Former INS employee, 6 others indicted in marriage fraud scheme

SAN FRANCISCO – A past applications-adjudicator for the former U.S. Immigration and Naturalization Service (INS) has been indicted by a Bay Area grand jury on nine criminal counts stemming from his alleged role in a marriage fraud scheme.

Andrew Chojecki, 61, a naturalized U.S. citizen who most recently resided in Poland, is charged in an indictment handed down Dec. 6 with conspiracy to commit marriage and visa fraud, marriage fraud, and alien harboring. The charges are the result of a two-year probe by U.S. Immigration and Customs Enforcement's (ICE) Homeland Security Investigations (HSI) and its partner agencies on the San Francisco Document and Benefit Fraud Task Force, including U.S. Citizenship and Immigration Service's Fraud Detection and National Security Unit.

Six additional defendants are accused of conspiring with Chojecki to commit the fraud. They are; Beata Szkop, Malgorzata Zuk, Aaron Goldsmith, Pawel Karolak, Vito Scherma and Hector Vargas. The latter four defendants are also charged with alien harboring.

According to the indictment, unsealed Monday, Chojecki allegedly facilitated fraudulent marriages in exchange for cash payments from at least April 2010 through November of this year.
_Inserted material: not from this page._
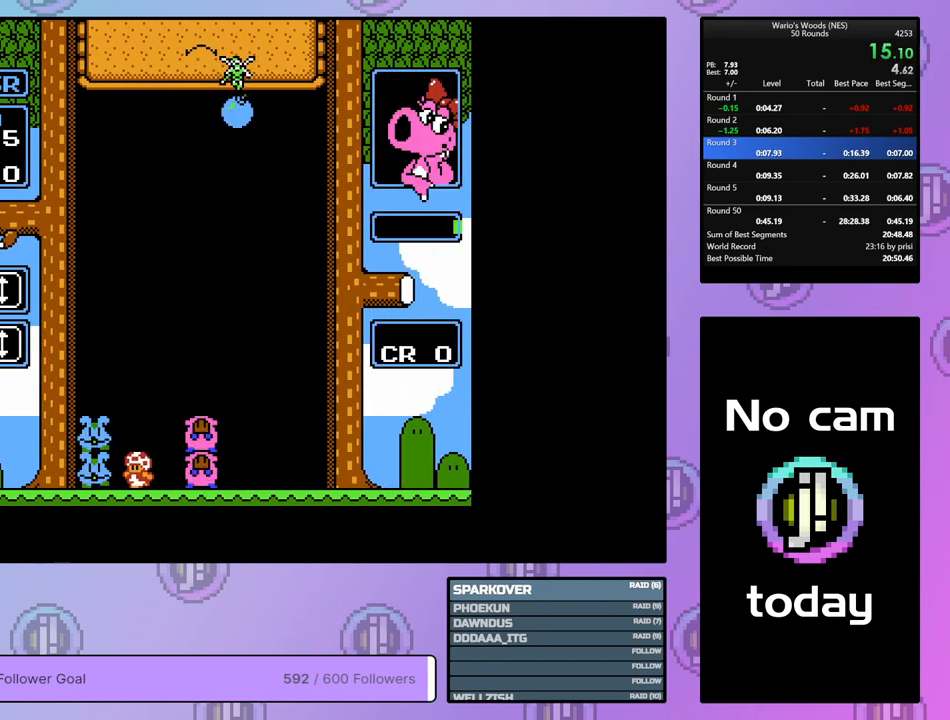
{"buttons": ["A"], "events": [[83, "DPAD_RIGHT", "down"], [117, "A", "up"], [433, "DPAD_RIGHT", "up"], [450, "A", "down"]]}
The indictment claims Chojecki introduced aliens and U.S. citizens to each other for the purpose of entering into sham marriages to evade U.S. immigration laws. The indictment further alleges Chojecki provided the aliens with fraudulent immigration forms he prepared, sample questions he anticipated they might be asked by immigration officials, and guidance on steps aliens should take to make the marriages appear legitimate. In exchange for these services, Chojecki allegedly required the aliens to pay an initial lump sum at the time of the wedding, which he split with the U.S. citizen spouses, with additional sums payable to the spouses when the aliens received their green cards.

Chojecki was arrested in Los Angeles Nov. 23 when he arrived on a flight from Poland. The following week a magistrate judge in Los Angeles ordered Chojecki released on a $170,000 unsecured bond, with the condition of electronic monitoring. Prosecutors have appealed that release order to the district court in San Francisco on the grounds that Chojecki is a flight risk. Defendants Szkop, Karolak, Vargas and Zuk were arrested Monday and made their initial appearance in federal court. Defendants Goldsmith and Scherma remain at large.

Each count of conspiracy to commit marriage and visa fraud, and marriage fraud carries a maximum penalty of five years in prison. The maximum statutory penalty for each count of alien harboring is 10 years in prison. The government is also seeking forfeiture of assets arising out of the conspiracy and alien harboring counts.